Geoff Carmody writes for the OO and his piece is not worth the time reading.
For a start the initial sentence copied by FC suggests that our exports will be taxed!
It has already been suggested that 1, exports can be subsides to remove the tax and
2, that imports will be taxed to an equivalent measure.
Reading any more of his tripe would simply be a waste of time and effort as the Australian has no credence or balance whatsoever when it comes to political matters.
Good to see Oakeshot support has collapsed. A wake up call. I understand that his health is not the best, so I hope the extra stree does not take its toll.
Interesting comments today, that Gillard is planning a huge department to manage the carbon tax collection and payments. I wonder what percentage of the carbon tax will get eaten by public servants and waste?
Twobob,
If having “already been suggested” (by whom?) makes it government policy to apply the tax to consumption of emissions, taking into consideration international trade, then Carmody and the ALP are in agreement, and there is no harm in brushing up on the reasons. If, on the other hand, no such intention exists, then there is an urgent need for voters to understand that one model will work while the other model will only appear to work, and Carmody’s explanation is the best I’ve seen.

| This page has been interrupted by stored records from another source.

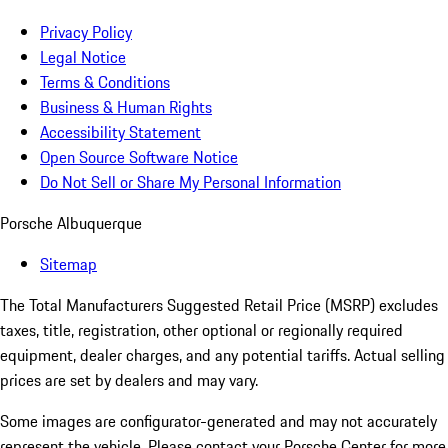
Privacy Policy
Legal Notice
Terms & Conditions
Business & Human Rights
Accessibility Statement
Open Source Software Notice
Do Not Sell or Share My Personal Information
Porsche Albuquerque
Sitemap
The Total Manufacturers Suggested Retail Price (MSRP) excludes
taxes, title, registration, other optional or regionally required
equipment, dealer charges, and any potential tariffs. Actual selling
prices are set by dealers and may vary.
Some images are configurator-generated and may not accurately
represent the vehicle. Please contact your Porsche Center for more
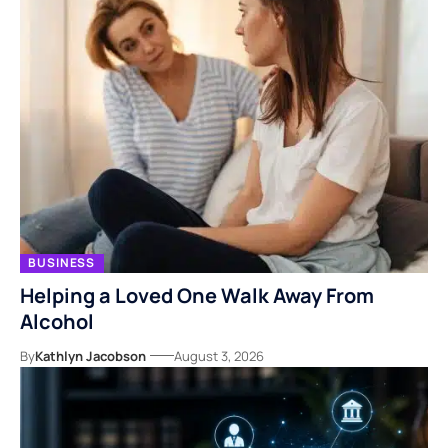
BUSINESS
Helping a Loved One Walk Away From
Alcohol
By
Kathlyn Jacobson
August 3, 2026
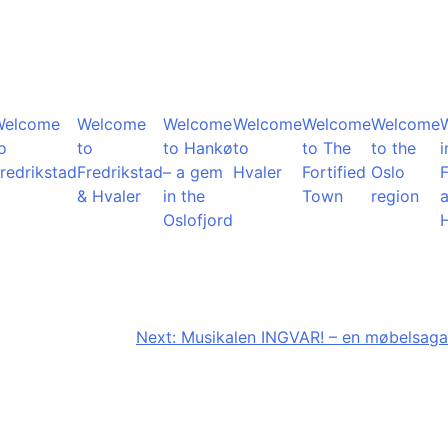
Welcome
Welcome
Welcome
Welcome
Welcome
Welcome
o
to
to Hankø
to
to The
to the
i
redrikstad
Fredrikstad
– a gem
Hvaler
Fortified
Oslo
F
& Hvaler
in the
Town
region
Oslofjord
Next:
Musikalen INGVAR! – en møbelsaga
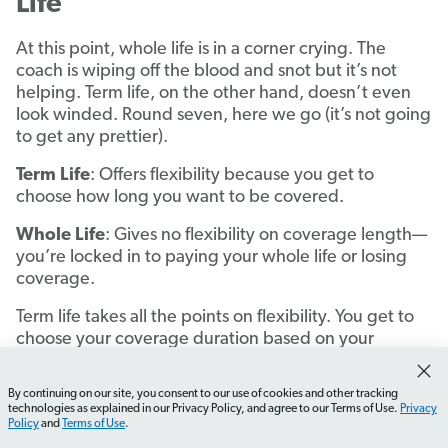
Life
At this point, whole life is in a corner crying. The
coach is wiping off the blood and snot but it’s not
helping. Term life, on the other hand, doesn’t even
look winded. Round seven, here we go (it’s not going
to get any prettier).
Term Life
: Offers flexibility because you get to
choose how long you want to be covered.
Whole Life
: Gives no flexibility on coverage length—
you’re locked in to paying your whole life or losing
coverage.
Term life takes all the points on flexibility. You get to
choose your coverage duration based on your
specific needs, like covering mortgage payments or
providing income replacement during working years.
By continuing on our site, you consent to our use of cookies and other tracking
How do I choose the right term length?
What should I l
Did you just turn 25 and have your first kid? You can
technologies as explained in our Privacy Policy, and agree to our Terms of Use.
Privacy
Policy
and
Terms of Use
.
pick a 25-year term that takes you through Billie’s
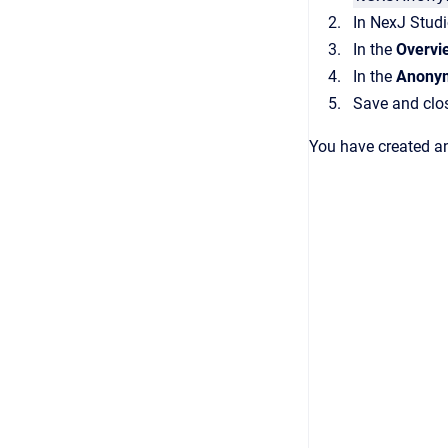
In
NexJ Stud
In the
Overvi
In the
Anony
Save and clo
You have created a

Either way, to urge readers not to trouble themselves with details is the height of foolishness. There is no such “suggestion” in the Climate Change Committee Agreement posted by the Greens here (( greens.org.au/files/MPCC_carbon_price_mechanism.pdf )) other than a vague acknowledgement that “the overall package should take appropriate account of impacts on the competitiveness of all Australian industries”.